- **Instruction**: Nothing in the data should change when you return it, but leave the pictures out.
[Provided entries — start]
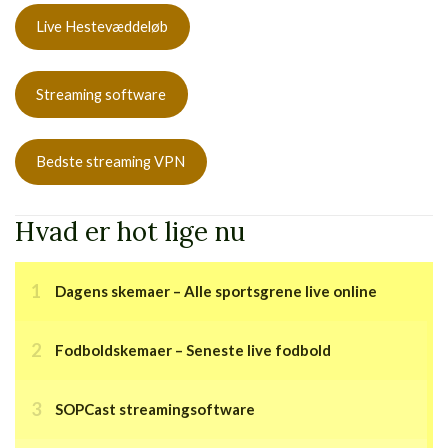
Live Hestevæddeløb
Streaming software
Bedste streaming VPN
Hvad er hot lige nu
Dagens skemaer – Alle sportsgrene live online
Fodboldskemaer – Seneste live fodbold
SOPCast streamingsoftware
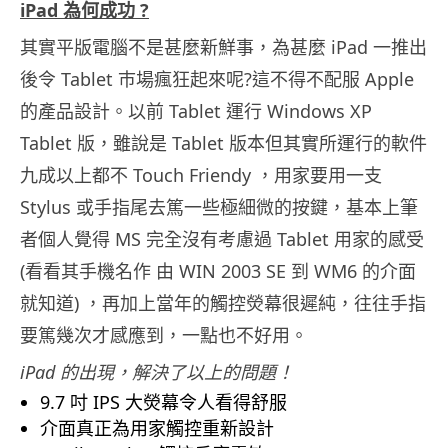
iPad 為何成功 ?
其實平版電腦不是甚麼新鮮事，為甚麼 iPad 一推出
後令 Tablet 巿場瘋狂起來呢?這不得不配服 Apple
的產品設計。以前 Tablet 運行 Windows XP
Tablet 版，雖說是 Tablet 版本但其實所運行的軟件
九成以上都不 Touch Friendy ，用家要用一支
Stylus 或手指尾去篤一些極細微的按鍵，基本上筆
者個人覺得 MS 完全沒有考慮過 Tablet 用家的感受
(看看其手機名作 由 WIN 2003 SE 到 WM6 的介面
就知道) ，再加上當年的觸控熒幕很遲純，往往手指
要篤幾次才感應到，一點也不好用。
iPad 的出現，解決了以上的問題！
9.7 吋 IPS 大熒幕令人看得舒服
介面真正為用家觸控重新設計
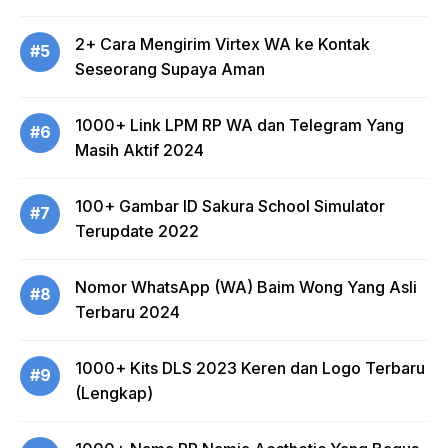
2+ Cara Mengirim Virtex WA ke Kontak
#5
Seseorang Supaya Aman
1000+ Link LPM RP WA dan Telegram Yang
#6
Masih Aktif 2024
100+ Gambar ID Sakura School Simulator
#7
Terupdate 2022
Nomor WhatsApp (WA) Baim Wong Yang Asli
#8
Terbaru 2024
1000+ Kits DLS 2023 Keren dan Logo Terbaru
#9
(Lengkap)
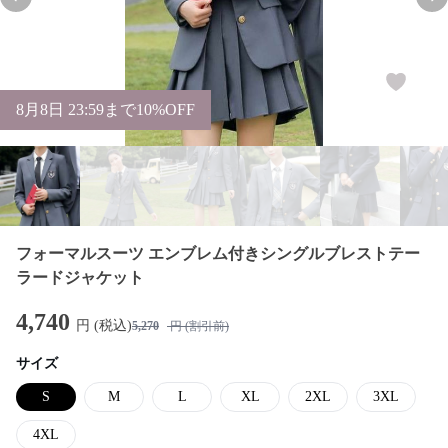
Previous slide
Nex
8
月
8
日 23:59まで10%OFF
フォーマルスーツ エンブレム付きシングルブレストテー
ラードジャケット
4,740
円 (税込)
5,270
円 (割引前)
サイズ
S
M
L
XL
2XL
3XL
4XL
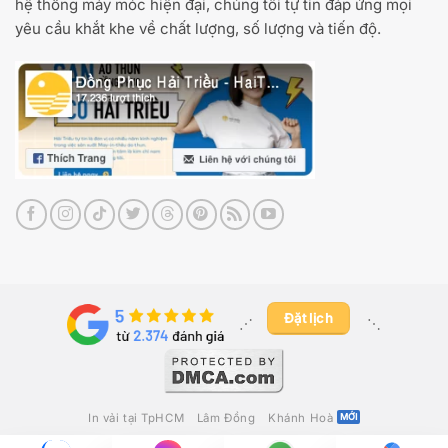
hệ thống máy móc hiện đại, chúng tôi tự tin đáp ứng mọi
yêu cầu khắt khe về chất lượng, số lượng và tiến độ.
Đặt lịch
⋰ ​
⋱
In vải tại TpHCM
Lâm Đồng
Khánh Hoà
2012 - 2026 ©
May In Thêu Hải Triều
[Provided entries — finish]
- **Answer to this problem**:
Live Hestevæddeløb
Streaming software
Bedste streaming VPN
Hvad er hot lige nu
Dagens skemaer – Alle sportsgrene live online
Fodboldskemaer – Seneste live fodbold
SOPCast streamingsoftware
iPad 為何成功 ?
其實平版電腦不是甚麼新鮮事，為甚麼 iPad 一推出
後令 Tablet 巿場瘋狂起來呢?這不得不配服 Apple
的產品設計。以前 Tablet 運行 Windows XP
Tablet 版，雖說是 Tablet 版本但其實所運行的軟件
九成以上都不 Touch Friendy ，用家要用一支
Stylus 或手指尾去篤一些極細微的按鍵，基本上筆
者個人覺得 MS 完全沒有考慮過 Tablet 用家的感受
(看看其手機名作 由 WIN 2003 SE 到 WM6 的介面
就知道) ，再加上當年的觸控熒幕很遲純，往往手指
要篤幾次才感應到，一點也不好用。
iPad 的出現，解決了以上的問題！
9.7 吋 IPS 大熒幕令人看得舒服
介面真正為用家觸控重新設計
2+ Cara Mengirim Virtex WA ke Kontak
#5
Seseorang Supaya Aman
1000+ Link LPM RP WA dan Telegram Yang
#6
Masih Aktif 2024
100+ Gambar ID Sakura School Simulator
#7
Terupdate 2022
Nomor WhatsApp (WA) Baim Wong Yang Asli
#8
Terbaru 2024
1000+ Kits DLS 2023 Keren dan Logo Terbaru
#9
(Lengkap)
Previous slide
Nex
8
月
8
日 23:59まで10%OFF
フォーマルスーツ エンブレム付きシングルブレストテー
ラードジャケット
4,740
円 (税込)
5,270
円 (割引前)
サイズ
S
M
L
XL
2XL
3XL
4XL
hệ thống máy móc hiện đại, chúng tôi tự tin đáp ứng mọi
yêu cầu khắt khe về chất lượng, số lượng và tiến độ.
Đặt lịch
⋰ ​
⋱
In vải tại TpHCM
Lâm Đồng
Khánh Hoà
2012 - 2026 ©
May In Thêu Hải Triều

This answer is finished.